Oil prices slipped on Monday, helped by soaring Covid-19 infections, which weakened the possibility of seamless fuel demand recovery, with crude set for its first monthly drop in many months following a decline last week.
Brent crude was down by 8 cents or 0.2% at $41.84 per barrel by 01.03 West Africa Time after dropping 2.9% last week.

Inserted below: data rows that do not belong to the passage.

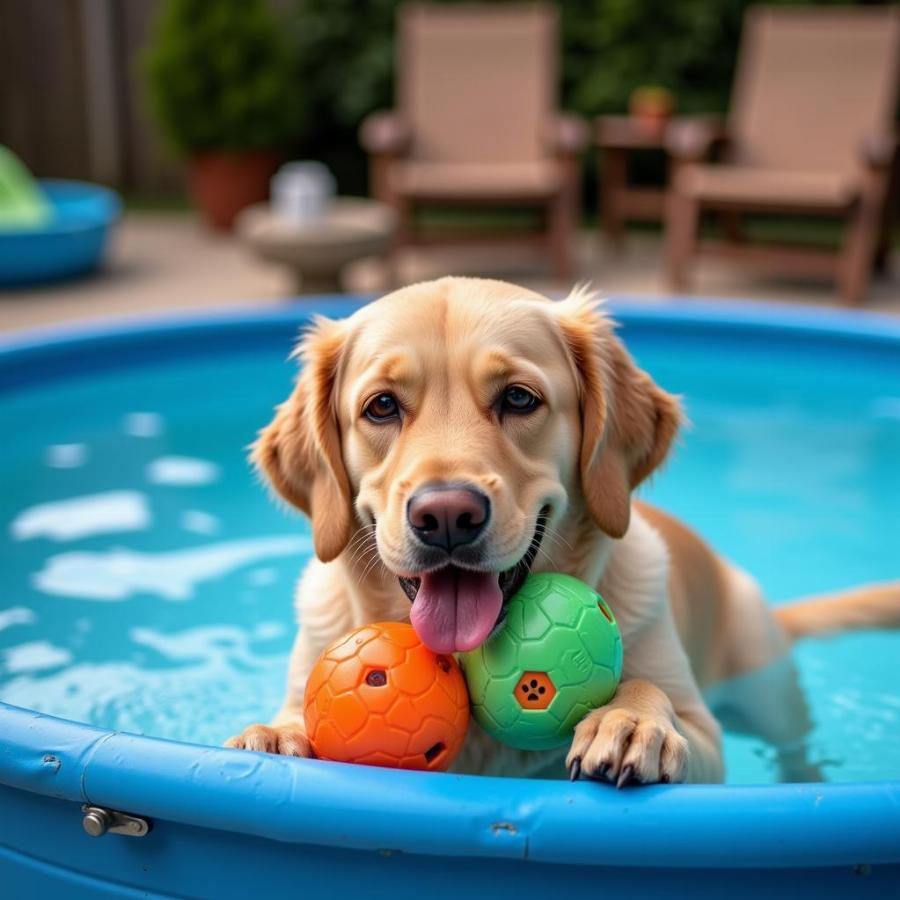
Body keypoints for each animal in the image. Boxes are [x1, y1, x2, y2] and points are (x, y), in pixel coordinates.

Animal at [227, 278, 900, 784]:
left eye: (519, 398)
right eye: (382, 406)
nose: (446, 515)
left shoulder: (707, 739)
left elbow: (655, 696)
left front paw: (632, 721)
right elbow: (290, 719)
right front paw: (278, 734)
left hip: (770, 691)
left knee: (795, 750)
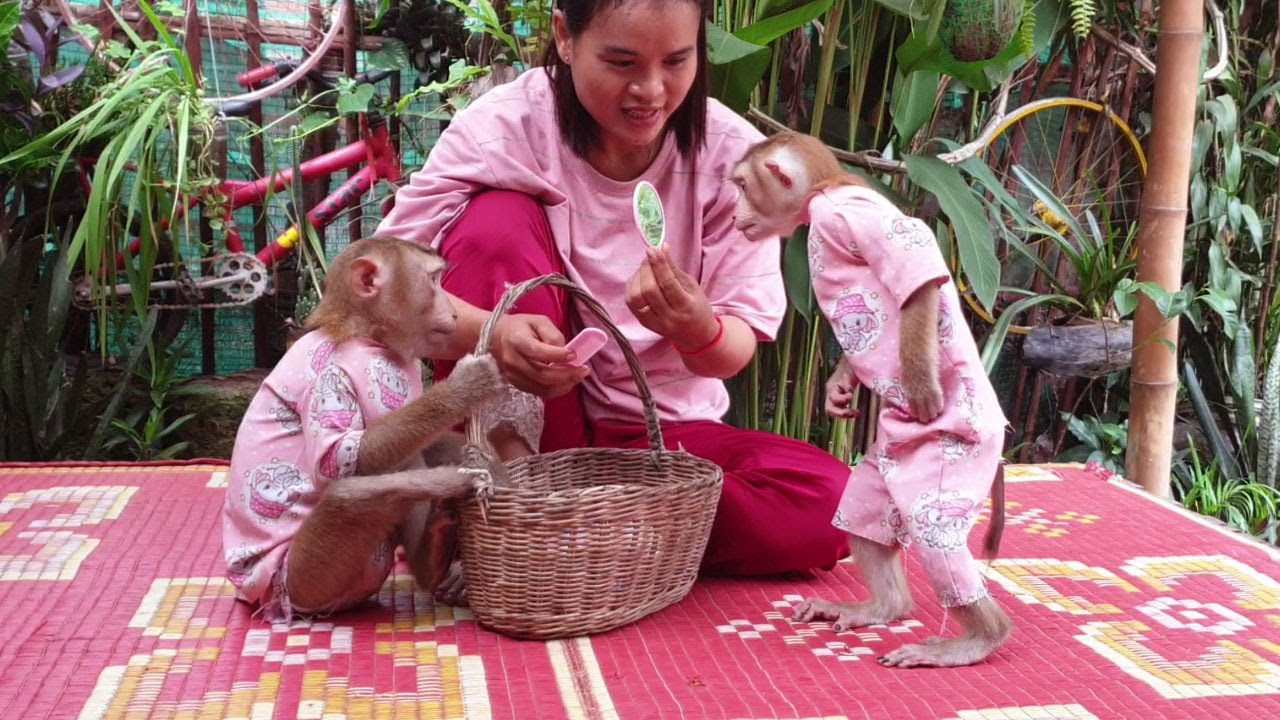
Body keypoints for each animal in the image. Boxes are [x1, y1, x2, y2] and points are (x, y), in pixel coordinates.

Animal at [221, 235, 518, 621]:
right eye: (434, 281)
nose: (454, 309)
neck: (365, 333)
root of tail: (255, 597)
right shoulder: (329, 377)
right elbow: (341, 459)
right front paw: (465, 388)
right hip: (303, 581)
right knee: (349, 495)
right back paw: (451, 484)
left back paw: (433, 555)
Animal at [731, 131, 1013, 668]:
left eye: (740, 185)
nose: (733, 213)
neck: (824, 190)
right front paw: (840, 386)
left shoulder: (845, 215)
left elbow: (920, 281)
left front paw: (923, 391)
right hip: (887, 459)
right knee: (864, 511)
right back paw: (885, 606)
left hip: (955, 458)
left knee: (936, 538)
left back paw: (980, 638)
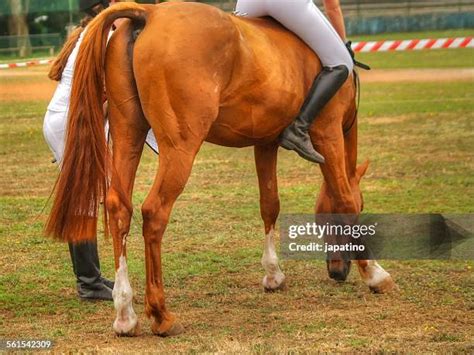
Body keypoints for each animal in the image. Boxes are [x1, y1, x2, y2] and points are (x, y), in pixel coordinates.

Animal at [46, 2, 396, 336]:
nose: (336, 272)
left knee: (119, 207)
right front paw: (375, 274)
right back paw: (161, 316)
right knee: (155, 212)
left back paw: (125, 316)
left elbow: (269, 204)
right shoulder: (328, 133)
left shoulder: (265, 142)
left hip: (127, 132)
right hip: (180, 146)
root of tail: (150, 12)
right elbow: (345, 199)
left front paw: (273, 275)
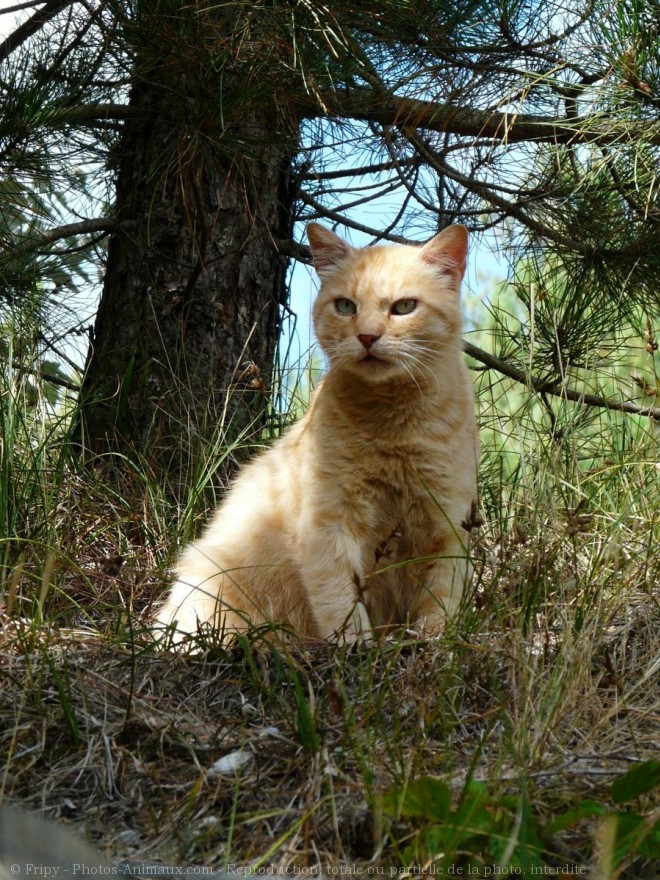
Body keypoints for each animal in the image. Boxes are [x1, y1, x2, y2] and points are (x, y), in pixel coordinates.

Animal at [158, 223, 482, 644]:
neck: (393, 425)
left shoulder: (447, 526)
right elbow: (340, 603)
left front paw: (431, 641)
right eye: (345, 306)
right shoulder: (329, 525)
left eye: (404, 307)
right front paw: (354, 646)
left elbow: (440, 603)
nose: (367, 336)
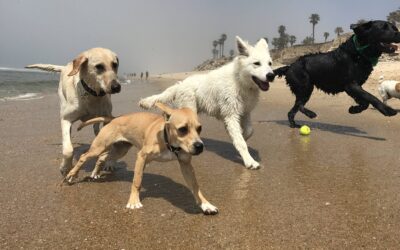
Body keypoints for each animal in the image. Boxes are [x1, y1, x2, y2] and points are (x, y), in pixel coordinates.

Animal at [25, 47, 121, 176]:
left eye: (115, 64)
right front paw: (65, 167)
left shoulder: (107, 118)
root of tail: (66, 66)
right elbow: (68, 149)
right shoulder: (66, 119)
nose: (116, 87)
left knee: (97, 129)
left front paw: (109, 162)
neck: (92, 95)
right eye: (99, 66)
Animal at [64, 103, 219, 215]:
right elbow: (137, 181)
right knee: (83, 157)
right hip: (99, 147)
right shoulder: (141, 157)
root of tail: (114, 118)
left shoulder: (186, 164)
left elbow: (195, 186)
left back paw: (95, 172)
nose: (199, 146)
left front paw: (206, 204)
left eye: (199, 129)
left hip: (120, 150)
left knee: (102, 158)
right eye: (182, 129)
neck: (168, 142)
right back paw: (71, 175)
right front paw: (133, 201)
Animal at [139, 36, 274, 170]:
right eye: (257, 63)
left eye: (270, 63)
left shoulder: (245, 112)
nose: (271, 75)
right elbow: (241, 142)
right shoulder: (230, 115)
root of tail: (180, 85)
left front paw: (242, 137)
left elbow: (249, 131)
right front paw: (249, 161)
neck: (239, 80)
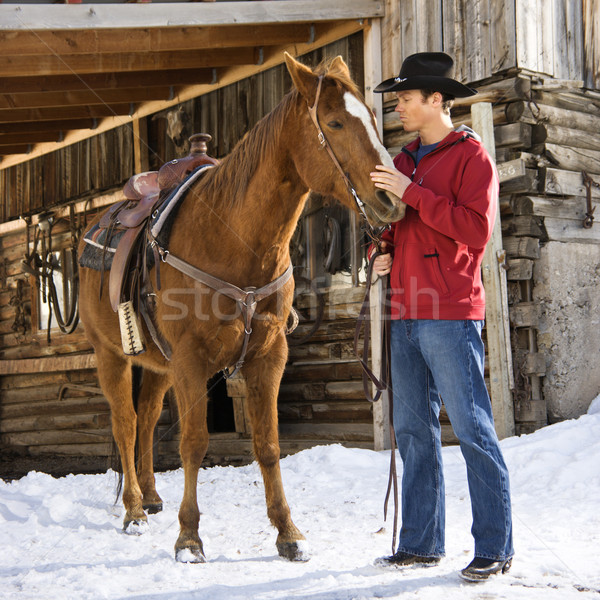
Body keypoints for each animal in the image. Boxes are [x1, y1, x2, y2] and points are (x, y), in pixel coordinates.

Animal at [76, 51, 404, 564]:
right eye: (333, 122)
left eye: (371, 117)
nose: (391, 198)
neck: (233, 237)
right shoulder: (191, 361)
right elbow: (193, 444)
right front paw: (189, 538)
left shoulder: (267, 357)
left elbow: (267, 445)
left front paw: (288, 533)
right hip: (111, 354)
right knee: (126, 423)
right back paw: (132, 509)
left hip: (159, 363)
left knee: (146, 417)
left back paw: (150, 496)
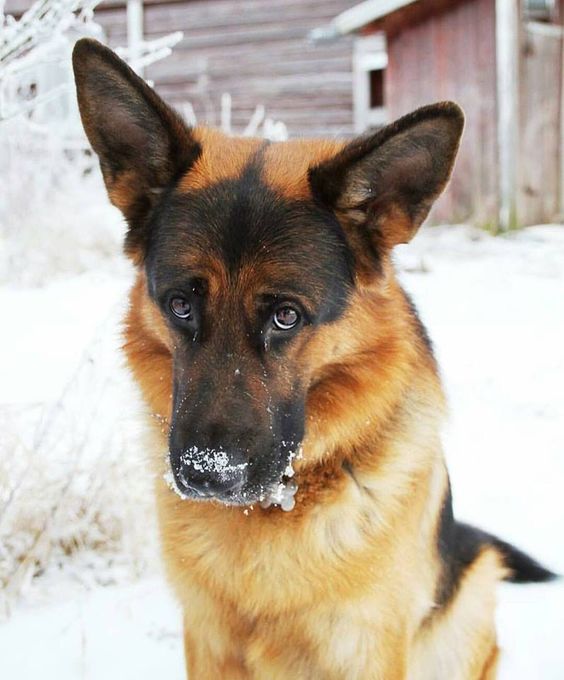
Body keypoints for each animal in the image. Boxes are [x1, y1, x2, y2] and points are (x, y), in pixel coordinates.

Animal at [72, 39, 552, 676]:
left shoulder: (367, 649)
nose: (207, 474)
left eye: (286, 316)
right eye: (179, 305)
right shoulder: (206, 641)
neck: (273, 510)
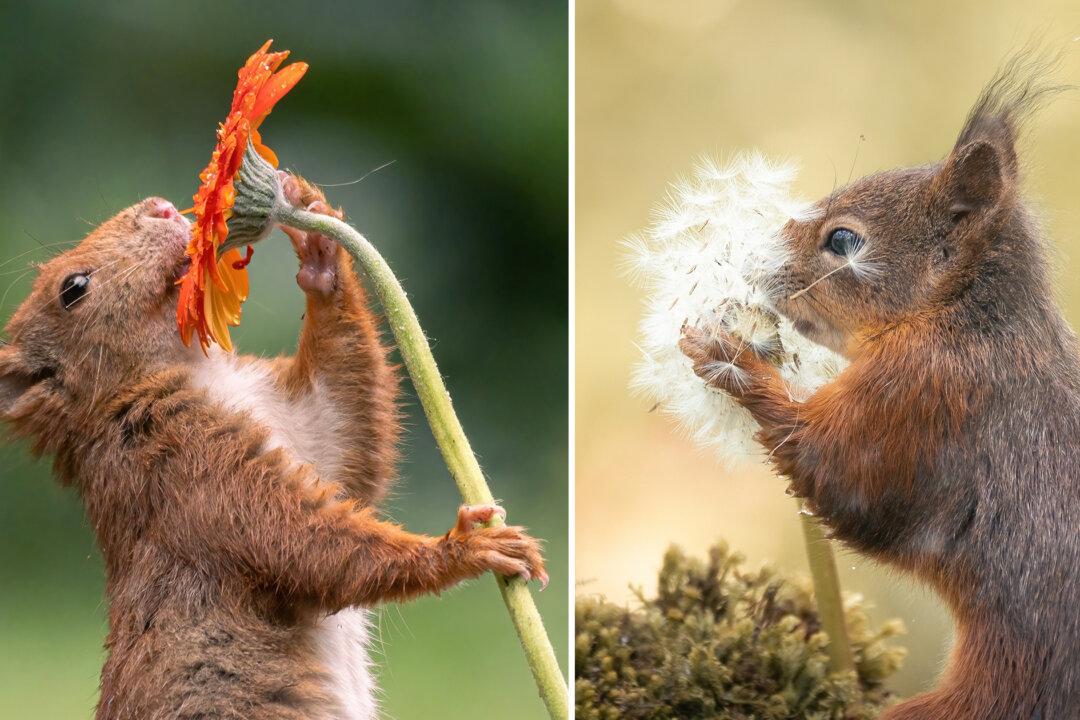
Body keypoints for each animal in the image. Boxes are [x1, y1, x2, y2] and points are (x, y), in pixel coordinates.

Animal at [0, 173, 546, 720]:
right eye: (72, 289)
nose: (160, 207)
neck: (196, 372)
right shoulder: (183, 469)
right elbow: (300, 541)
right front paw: (468, 546)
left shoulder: (302, 426)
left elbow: (345, 435)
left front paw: (319, 248)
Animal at [680, 55, 1080, 719]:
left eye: (843, 240)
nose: (756, 261)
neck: (965, 319)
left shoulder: (921, 397)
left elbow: (836, 471)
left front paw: (726, 353)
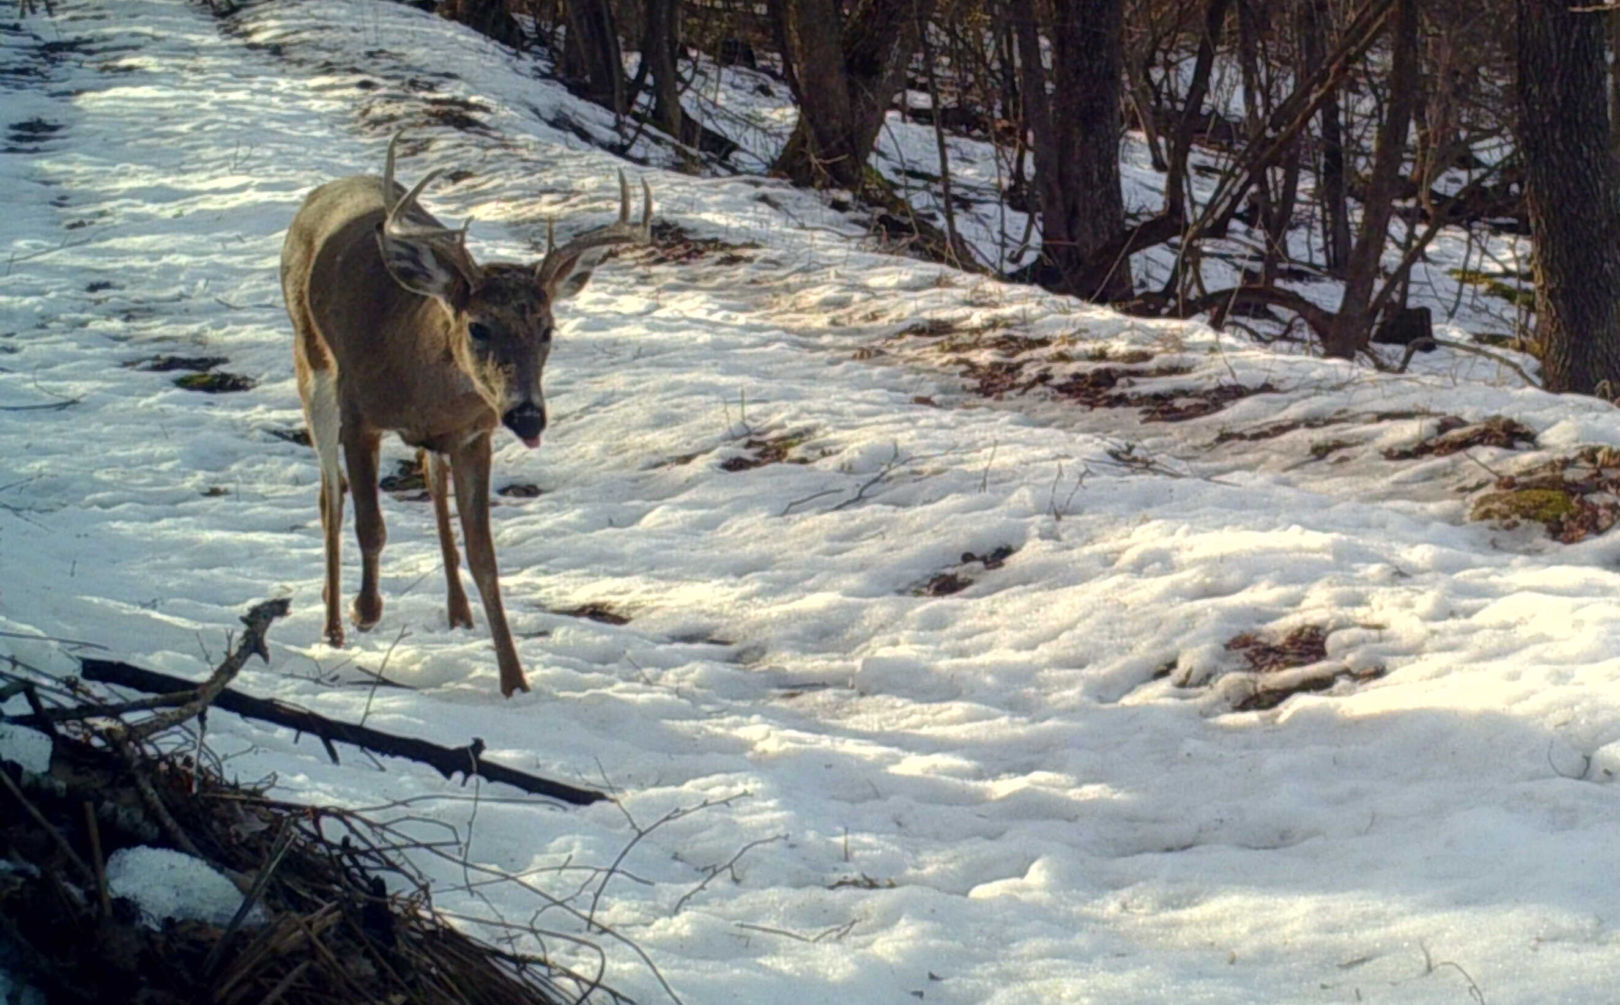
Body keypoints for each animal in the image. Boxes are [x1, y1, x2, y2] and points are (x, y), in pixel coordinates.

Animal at [280, 133, 651, 693]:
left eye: (548, 329)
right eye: (478, 326)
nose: (527, 416)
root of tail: (318, 195)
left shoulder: (475, 434)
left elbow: (485, 558)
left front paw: (515, 681)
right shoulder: (359, 414)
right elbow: (371, 524)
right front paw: (366, 610)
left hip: (436, 439)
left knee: (433, 487)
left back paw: (458, 613)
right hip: (312, 366)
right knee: (331, 496)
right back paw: (334, 626)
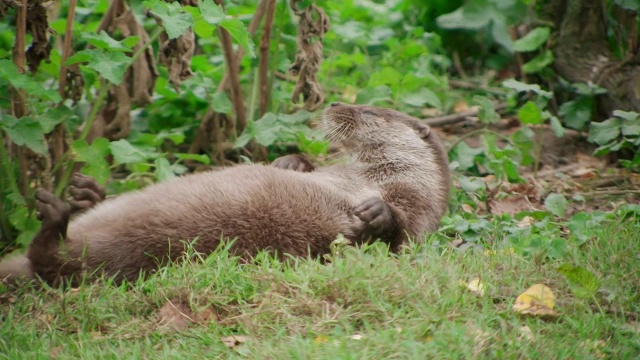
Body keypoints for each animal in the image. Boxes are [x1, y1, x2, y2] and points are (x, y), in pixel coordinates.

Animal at [1, 102, 450, 286]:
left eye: (370, 111)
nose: (336, 102)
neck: (363, 176)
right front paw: (290, 162)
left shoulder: (415, 205)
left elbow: (400, 235)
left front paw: (377, 214)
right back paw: (85, 192)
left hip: (130, 248)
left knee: (54, 264)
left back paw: (55, 217)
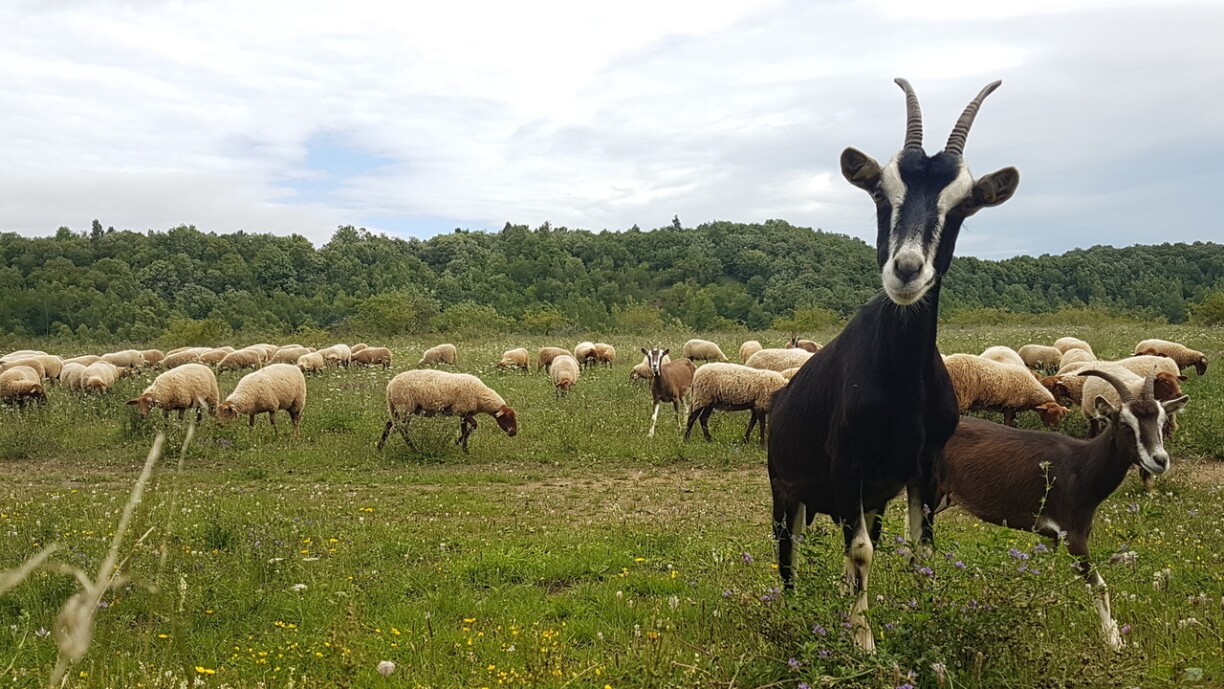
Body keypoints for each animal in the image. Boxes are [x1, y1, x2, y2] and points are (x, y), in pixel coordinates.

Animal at [377, 369, 518, 453]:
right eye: (507, 418)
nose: (514, 433)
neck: (480, 395)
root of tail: (390, 386)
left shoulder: (463, 413)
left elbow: (467, 428)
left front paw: (463, 447)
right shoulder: (462, 410)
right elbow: (473, 425)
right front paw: (460, 444)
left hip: (397, 409)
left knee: (390, 424)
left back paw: (380, 447)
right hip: (404, 407)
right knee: (402, 429)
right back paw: (414, 449)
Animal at [768, 78, 1019, 652]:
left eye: (965, 205)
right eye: (881, 193)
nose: (906, 269)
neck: (901, 382)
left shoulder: (922, 467)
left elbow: (919, 550)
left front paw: (925, 622)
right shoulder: (848, 466)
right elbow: (861, 551)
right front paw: (864, 642)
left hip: (869, 497)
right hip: (786, 490)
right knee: (788, 552)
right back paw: (793, 610)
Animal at [935, 370, 1189, 651]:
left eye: (1162, 421)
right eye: (1124, 424)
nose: (1160, 460)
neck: (1082, 466)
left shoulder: (1050, 536)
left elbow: (1042, 575)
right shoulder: (1073, 536)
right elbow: (1099, 586)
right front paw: (1113, 641)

U.S. West Texas Intermediate (WTI) traded down by 13 cents or 0.3% at $40.12 a barrel, having shed 2.1% in the week that just went by.
Brent is heading for its first drop in six months while WTI is approaching its first since April as re-imposed movement restrictions in many countries after new coronavirus cases weaken fuel demand recovery prospect.
“New COVID-19 case numbers are accelerating in major U.S. states, renewing fears of mobility restrictions challenging the ongoing oil demand recovery in the last quarter,” said analysts at ANZ in a note.
Regardless of the move by the Organisation of the Petroleum Exporting Countries (OPEC) and its allies to rein in output, bigger oil volumes is being exported by Libya and Iran.
Mohammad Barkindo, OPEC’s Secretary, on Sunday said commercial oil stocks in OECD nations are seen to climb only modestly beyond the five-year average January through March next year before tumbling past that point for the remainder of 2021.
In Norway, one of the major producers outside OPEC, a labour strike which could begin on 30th September might reduce output by 900,000 barrels per day, said the Norwegian Oil and Gas Association on Friday.
Over the weekend, a conflict flared between Azerbaijan and Armenia, reigniting fears about stability in the South Caucasus, a corridor for pipelines conveying oil and gas to world markets.